• _The task_
Write the material out again in full, exactly.

• _Recorded information_
◇ ◇ ◇

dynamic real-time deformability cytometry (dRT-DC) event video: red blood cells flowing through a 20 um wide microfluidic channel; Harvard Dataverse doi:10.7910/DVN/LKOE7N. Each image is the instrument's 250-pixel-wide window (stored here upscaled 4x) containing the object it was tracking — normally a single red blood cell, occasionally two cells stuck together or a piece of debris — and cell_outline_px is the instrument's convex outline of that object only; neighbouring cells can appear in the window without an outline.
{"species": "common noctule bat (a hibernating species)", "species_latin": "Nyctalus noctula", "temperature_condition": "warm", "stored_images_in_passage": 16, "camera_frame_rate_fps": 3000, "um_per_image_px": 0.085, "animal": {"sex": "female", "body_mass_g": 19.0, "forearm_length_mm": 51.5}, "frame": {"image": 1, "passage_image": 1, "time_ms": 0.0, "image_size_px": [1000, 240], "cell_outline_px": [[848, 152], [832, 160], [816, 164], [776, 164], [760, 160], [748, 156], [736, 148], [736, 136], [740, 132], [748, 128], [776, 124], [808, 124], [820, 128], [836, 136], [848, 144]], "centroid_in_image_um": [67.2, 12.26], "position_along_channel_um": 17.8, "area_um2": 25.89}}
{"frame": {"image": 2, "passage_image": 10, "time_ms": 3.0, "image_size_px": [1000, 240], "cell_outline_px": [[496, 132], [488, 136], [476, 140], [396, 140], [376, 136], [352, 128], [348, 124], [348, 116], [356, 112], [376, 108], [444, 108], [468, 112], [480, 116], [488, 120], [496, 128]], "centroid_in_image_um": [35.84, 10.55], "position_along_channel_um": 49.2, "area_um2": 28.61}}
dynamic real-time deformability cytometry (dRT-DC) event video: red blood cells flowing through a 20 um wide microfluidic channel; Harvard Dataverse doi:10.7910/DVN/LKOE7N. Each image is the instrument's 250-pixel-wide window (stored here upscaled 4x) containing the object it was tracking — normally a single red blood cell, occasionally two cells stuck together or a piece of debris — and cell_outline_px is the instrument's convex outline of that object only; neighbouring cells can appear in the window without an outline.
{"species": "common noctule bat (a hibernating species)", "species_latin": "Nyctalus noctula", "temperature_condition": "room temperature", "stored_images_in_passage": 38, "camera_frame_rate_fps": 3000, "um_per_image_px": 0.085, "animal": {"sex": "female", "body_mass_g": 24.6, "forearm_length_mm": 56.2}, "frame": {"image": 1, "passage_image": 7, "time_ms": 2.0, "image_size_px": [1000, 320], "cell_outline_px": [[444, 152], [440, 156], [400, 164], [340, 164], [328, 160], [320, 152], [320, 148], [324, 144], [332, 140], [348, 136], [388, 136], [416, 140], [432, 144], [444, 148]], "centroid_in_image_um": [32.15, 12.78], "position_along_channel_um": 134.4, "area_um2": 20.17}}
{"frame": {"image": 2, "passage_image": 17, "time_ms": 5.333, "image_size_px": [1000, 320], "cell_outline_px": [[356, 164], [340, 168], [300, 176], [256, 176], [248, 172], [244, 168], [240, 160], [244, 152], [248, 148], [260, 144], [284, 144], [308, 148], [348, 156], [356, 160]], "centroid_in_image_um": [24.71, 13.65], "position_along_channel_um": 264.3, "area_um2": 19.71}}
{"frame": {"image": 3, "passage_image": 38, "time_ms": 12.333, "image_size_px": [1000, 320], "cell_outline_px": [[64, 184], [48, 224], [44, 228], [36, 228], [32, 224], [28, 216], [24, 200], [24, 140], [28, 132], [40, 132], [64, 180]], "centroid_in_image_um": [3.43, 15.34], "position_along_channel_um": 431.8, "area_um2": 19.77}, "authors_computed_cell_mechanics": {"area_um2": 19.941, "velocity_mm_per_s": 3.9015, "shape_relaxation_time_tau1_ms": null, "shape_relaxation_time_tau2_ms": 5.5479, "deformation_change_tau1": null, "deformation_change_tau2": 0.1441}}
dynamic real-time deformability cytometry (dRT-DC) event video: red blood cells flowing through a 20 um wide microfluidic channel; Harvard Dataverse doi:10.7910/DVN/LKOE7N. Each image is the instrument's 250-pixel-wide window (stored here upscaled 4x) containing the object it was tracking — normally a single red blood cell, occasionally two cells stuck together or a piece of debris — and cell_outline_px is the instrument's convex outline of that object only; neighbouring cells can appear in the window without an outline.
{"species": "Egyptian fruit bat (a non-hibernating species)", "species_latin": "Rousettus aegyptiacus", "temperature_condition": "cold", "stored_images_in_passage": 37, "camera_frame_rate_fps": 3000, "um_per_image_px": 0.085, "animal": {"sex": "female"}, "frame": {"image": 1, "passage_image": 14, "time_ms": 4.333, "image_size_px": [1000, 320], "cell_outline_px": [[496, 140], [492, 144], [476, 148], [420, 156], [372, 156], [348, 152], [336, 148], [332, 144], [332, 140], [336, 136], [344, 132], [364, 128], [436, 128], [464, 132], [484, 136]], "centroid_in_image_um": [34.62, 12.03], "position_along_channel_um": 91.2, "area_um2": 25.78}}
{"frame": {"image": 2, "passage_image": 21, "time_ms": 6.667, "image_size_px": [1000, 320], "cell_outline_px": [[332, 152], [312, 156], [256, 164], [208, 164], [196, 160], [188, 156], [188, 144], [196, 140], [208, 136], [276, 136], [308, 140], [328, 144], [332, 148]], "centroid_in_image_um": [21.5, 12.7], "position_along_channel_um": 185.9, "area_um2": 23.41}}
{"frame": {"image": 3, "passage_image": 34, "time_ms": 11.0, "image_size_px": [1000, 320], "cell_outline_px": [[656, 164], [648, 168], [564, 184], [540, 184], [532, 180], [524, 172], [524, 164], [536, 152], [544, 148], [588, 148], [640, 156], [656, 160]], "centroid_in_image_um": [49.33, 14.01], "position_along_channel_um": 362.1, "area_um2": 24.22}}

◇ ◇ ◇

• _Written response_
dynamic real-time deformability cytometry (dRT-DC) event video: red blood cells flowing through a 20 um wide microfluidic channel; Harvard Dataverse doi:10.7910/DVN/LKOE7N. Each image is the instrument's 250-pixel-wide window (stored here upscaled 4x) containing the object it was tracking — normally a single red blood cell, occasionally two cells stuck together or a piece of debris — and cell_outline_px is the instrument's convex outline of that object only; neighbouring cells can appear in the window without an outline.
{"species": "common noctule bat (a hibernating species)", "species_latin": "Nyctalus noctula", "temperature_condition": "warm", "stored_images_in_passage": 16, "camera_frame_rate_fps": 3000, "um_per_image_px": 0.085, "animal": {"sex": "female", "body_mass_g": 19.0, "forearm_length_mm": 51.5}, "frame": {"image": 1, "passage_image": 1, "time_ms": 0.0, "image_size_px": [1000, 240], "cell_outline_px": [[848, 152], [832, 160], [816, 164], [776, 164], [760, 160], [748, 156], [736, 148], [736, 136], [740, 132], [748, 128], [776, 124], [808, 124], [820, 128], [836, 136], [848, 144]], "centroid_in_image_um": [67.2, 12.26], "position_along_channel_um": 17.8, "area_um2": 25.89}}
{"frame": {"image": 2, "passage_image": 10, "time_ms": 3.0, "image_size_px": [1000, 240], "cell_outline_px": [[496, 132], [488, 136], [476, 140], [396, 140], [376, 136], [352, 128], [348, 124], [348, 116], [356, 112], [376, 108], [444, 108], [468, 112], [480, 116], [488, 120], [496, 128]], "centroid_in_image_um": [35.84, 10.55], "position_along_channel_um": 49.2, "area_um2": 28.61}}
dynamic real-time deformability cytometry (dRT-DC) event video: red blood cells flowing through a 20 um wide microfluidic channel; Harvard Dataverse doi:10.7910/DVN/LKOE7N. Each image is the instrument's 250-pixel-wide window (stored here upscaled 4x) containing the object it was tracking — normally a single red blood cell, occasionally two cells stuck together or a piece of debris — and cell_outline_px is the instrument's convex outline of that object only; neighbouring cells can appear in the window without an outline.
{"species": "common noctule bat (a hibernating species)", "species_latin": "Nyctalus noctula", "temperature_condition": "room temperature", "stored_images_in_passage": 38, "camera_frame_rate_fps": 3000, "um_per_image_px": 0.085, "animal": {"sex": "female", "body_mass_g": 24.6, "forearm_length_mm": 56.2}, "frame": {"image": 1, "passage_image": 7, "time_ms": 2.0, "image_size_px": [1000, 320], "cell_outline_px": [[444, 152], [440, 156], [400, 164], [340, 164], [328, 160], [320, 152], [320, 148], [324, 144], [332, 140], [348, 136], [388, 136], [416, 140], [432, 144], [444, 148]], "centroid_in_image_um": [32.15, 12.78], "position_along_channel_um": 134.4, "area_um2": 20.17}}
{"frame": {"image": 2, "passage_image": 17, "time_ms": 5.333, "image_size_px": [1000, 320], "cell_outline_px": [[356, 164], [340, 168], [300, 176], [256, 176], [248, 172], [244, 168], [240, 160], [244, 152], [248, 148], [260, 144], [284, 144], [308, 148], [348, 156], [356, 160]], "centroid_in_image_um": [24.71, 13.65], "position_along_channel_um": 264.3, "area_um2": 19.71}}
{"frame": {"image": 3, "passage_image": 38, "time_ms": 12.333, "image_size_px": [1000, 320], "cell_outline_px": [[64, 184], [48, 224], [44, 228], [36, 228], [32, 224], [28, 216], [24, 200], [24, 140], [28, 132], [40, 132], [64, 180]], "centroid_in_image_um": [3.43, 15.34], "position_along_channel_um": 431.8, "area_um2": 19.77}, "authors_computed_cell_mechanics": {"area_um2": 19.941, "velocity_mm_per_s": 3.9015, "shape_relaxation_time_tau1_ms": null, "shape_relaxation_time_tau2_ms": 5.5479, "deformation_change_tau1": null, "deformation_change_tau2": 0.1441}}
dynamic real-time deformability cytometry (dRT-DC) event video: red blood cells flowing through a 20 um wide microfluidic channel; Harvard Dataverse doi:10.7910/DVN/LKOE7N. Each image is the instrument's 250-pixel-wide window (stored here upscaled 4x) containing the object it was tracking — normally a single red blood cell, occasionally two cells stuck together or a piece of debris — and cell_outline_px is the instrument's convex outline of that object only; neighbouring cells can appear in the window without an outline.
{"species": "Egyptian fruit bat (a non-hibernating species)", "species_latin": "Rousettus aegyptiacus", "temperature_condition": "cold", "stored_images_in_passage": 37, "camera_frame_rate_fps": 3000, "um_per_image_px": 0.085, "animal": {"sex": "female"}, "frame": {"image": 1, "passage_image": 14, "time_ms": 4.333, "image_size_px": [1000, 320], "cell_outline_px": [[496, 140], [492, 144], [476, 148], [420, 156], [372, 156], [348, 152], [336, 148], [332, 144], [332, 140], [336, 136], [344, 132], [364, 128], [436, 128], [464, 132], [484, 136]], "centroid_in_image_um": [34.62, 12.03], "position_along_channel_um": 91.2, "area_um2": 25.78}}
{"frame": {"image": 2, "passage_image": 21, "time_ms": 6.667, "image_size_px": [1000, 320], "cell_outline_px": [[332, 152], [312, 156], [256, 164], [208, 164], [196, 160], [188, 156], [188, 144], [196, 140], [208, 136], [276, 136], [308, 140], [328, 144], [332, 148]], "centroid_in_image_um": [21.5, 12.7], "position_along_channel_um": 185.9, "area_um2": 23.41}}
{"frame": {"image": 3, "passage_image": 34, "time_ms": 11.0, "image_size_px": [1000, 320], "cell_outline_px": [[656, 164], [648, 168], [564, 184], [540, 184], [532, 180], [524, 172], [524, 164], [536, 152], [544, 148], [588, 148], [640, 156], [656, 160]], "centroid_in_image_um": [49.33, 14.01], "position_along_channel_um": 362.1, "area_um2": 24.22}}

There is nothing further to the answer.